こころが動いたとき、からだには何が起きているのか。本作は、その微細な変化を可視化します。

私たちのこころは絶えず動いています。

誰かに会いたい。もっと知りたい。うれしい。ほっとする。スマホを見たい。不安になる。腹が立つ。認められたい――

そうした、私たちを内側から動かす力=煩悩は、頭の中だけで起きているわけではありません。

頬がゆるむ、胸がひらく、呼吸が深くなる。あるいは、喉がつまる、奥歯に力が入る、肩が上がる、みぞおちが締まる――

快い感情も不快な感情も、からだのどこかに小さな反応として現れます。

坐禅や瞑想、マインドフルネスでは、呼吸や姿勢、感覚、思考の移り変わりに注意を向けます。このような実践を重ねると、ふだんなら見過ごしてしまう、こころとからだの微細な接触に気づくことがあります。

本作では、曹流寺の坐禅会に参加した参禅者から、こころが動いた瞬間、からだのどこに、どのような反応が現れたのかを採集し、一枚ずつカード形式の標本にしました。

さらに、鑑賞者のからだに生じた反応を「二次接触ログ」として記録します。参禅者のこころとからだの痕跡が残されたカードを読んだとき、鑑賞者は、自分のからだに起きた変化へ注意を向けます。

「不安になった/みぞおちが締まった」という記録を読んだとき、自分は喉に反応するかもしれない。
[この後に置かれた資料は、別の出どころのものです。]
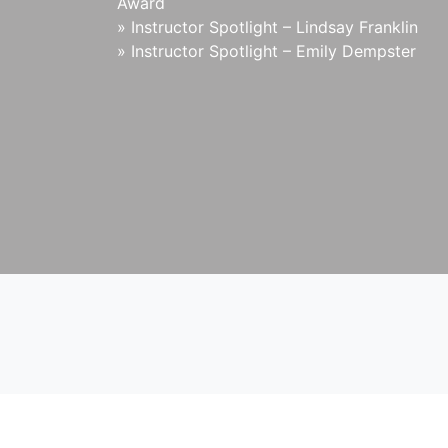
Award
»
Instructor Spotlight – Lindsay Franklin
»
Instructor Spotlight – Emily Dempster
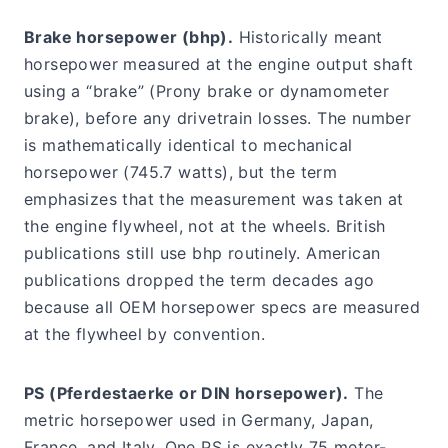
Brake horsepower (bhp).
Historically meant
horsepower measured at the engine output shaft
using a “brake” (Prony brake or dynamometer
brake), before any drivetrain losses. The number
is mathematically identical to mechanical
horsepower (745.7 watts), but the term
emphasizes that the measurement was taken at
the engine flywheel, not at the wheels. British
publications still use bhp routinely. American
publications dropped the term decades ago
because all OEM horsepower specs are measured
at the flywheel by convention.
PS (Pferdestaerke or DIN horsepower).
The
metric horsepower used in Germany, Japan,
France, and Italy. One PS is exactly 75 meter-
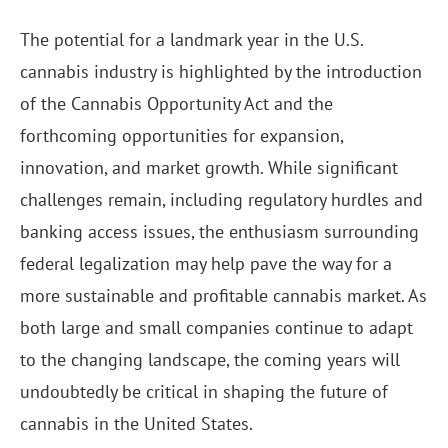
The potential for a landmark year in the U.S.
cannabis industry is highlighted by the introduction
of the Cannabis Opportunity Act and the
forthcoming opportunities for expansion,
innovation, and market growth. While significant
challenges remain, including regulatory hurdles and
banking access issues, the enthusiasm surrounding
federal legalization may help pave the way for a
more sustainable and profitable cannabis market. As
both large and small companies continue to adapt
to the changing landscape, the coming years will
undoubtedly be critical in shaping the future of
cannabis in the United States.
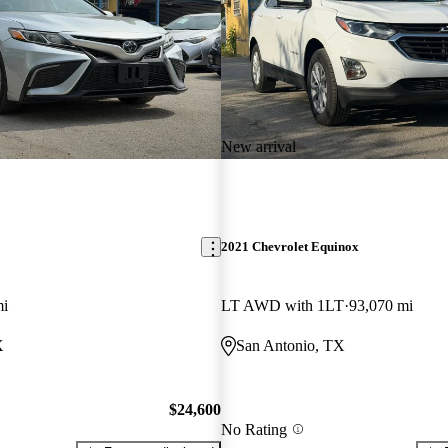
New arrival
2021 Chevrolet Equinox
mi
LT AWD with 1LT
93,070 mi
X
San Antonio, TX
$24,600
No Rating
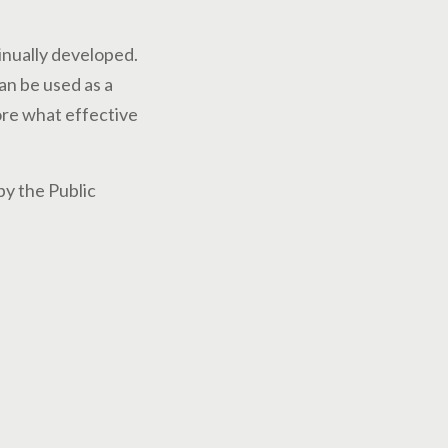
inually developed.
an be used as a
lore what effective
by the Public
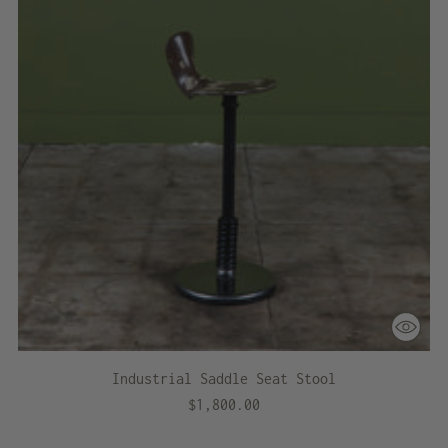
Industrial Saddle Seat Stool
$1,800.00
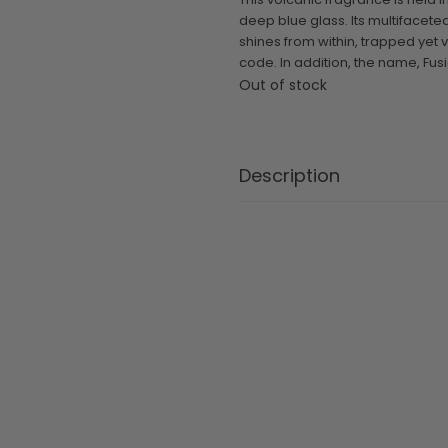
deep blue glass. Its multifaceted
shines from within, trapped yet 
code. In addition, the name, Fusio
Out of stock
Description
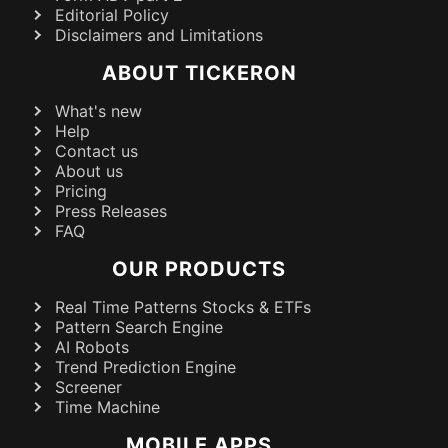
Editorial Policy
Disclaimers and Limitations
ABOUT TICKERON
What's new
Help
Contact us
About us
Pricing
Press Releases
FAQ
OUR PRODUCTS
Real Time Patterns Stocks & ETFs
Pattern Search Engine
AI Robots
Trend Prediction Engine
Screener
Time Machine
MOBILE APPS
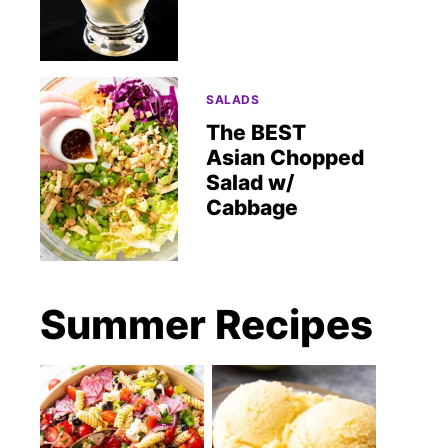
SALADS
The BEST
Asian Chopped
Salad w/
Cabbage
Summer Recipes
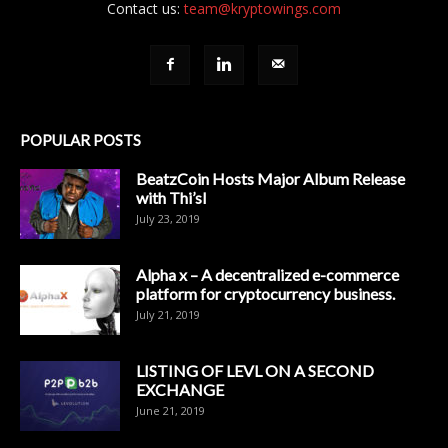
Contact us:
team@kryptowings.com
POPULAR POSTS
BeatzCoin Hosts Major Album Release
with Thi’sl
July 23, 2019
Alpha x – A decentralized e-commerce
platform for cryptocurrency business.
July 21, 2019
LISTING OF LEVL ON A SECOND
EXCHANGE
June 21, 2019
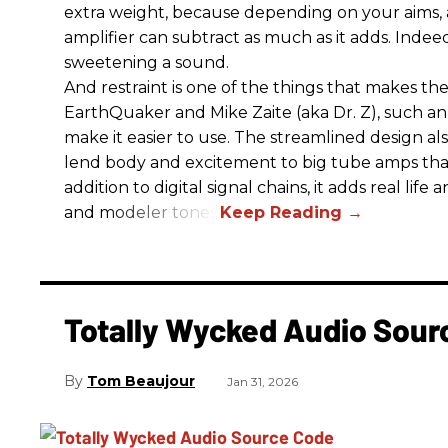
extra weight, because depending on your aims,
amplifier can subtract as much as it adds. Indeed
sweetening a sound.
And restraint is one of the things that makes 
EarthQuaker and Mike Zaite (aka Dr. Z), such an 
make it easier to use. The streamlined design al
lend body and excitement to big tube amps that
addition to digital signal chains, it adds real life
and modeler tones.
Totally Wycked Audio Sou
Tom Beaujour
Jan 31, 2026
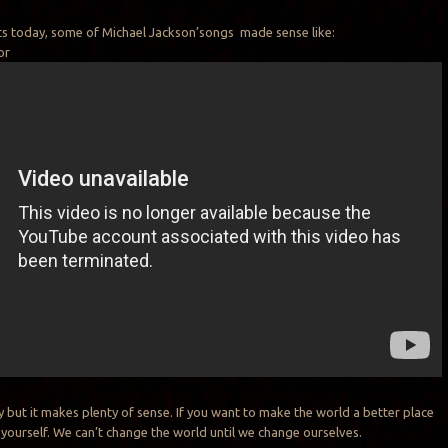
sts today, some of Michael Jackson’songs made sense like:
or
y but it makes plenty of sense. If you want to make the world a better place
 yourself. We can’t change the world until we change ourselves.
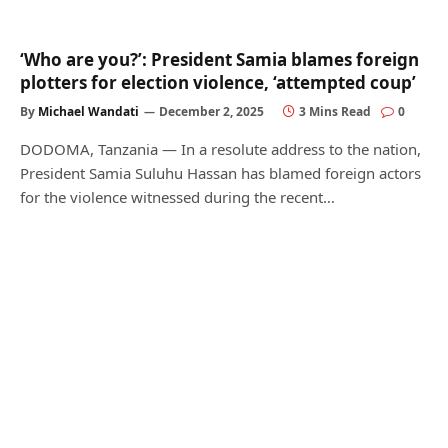
‘Who are you?’: President Samia blames foreign
plotters for election violence, ‘attempted coup’
By
Michael Wandati
December 2, 2025
3 Mins Read
0
DODOMA, Tanzania — In a resolute address to the nation,
President Samia Suluhu Hassan has blamed foreign actors
for the violence witnessed during the recent…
胸がざわつくかもしれない。あるいは、言葉にしにくい違和感だけに気づくかもしれません。

その反応を、カードごとのQRコードから匿名で残す仕組みです。反応が現れた場所とその種類を選び、他者の痕跡にふれたことで自分の内側に生じた、微細な変化を記録します。

他者のこころがからだにふれた記録を読む。その瞬間、自分のこころが自分のからだにふれはじめる。

本作は、その連鎖が生まれる場をつくります。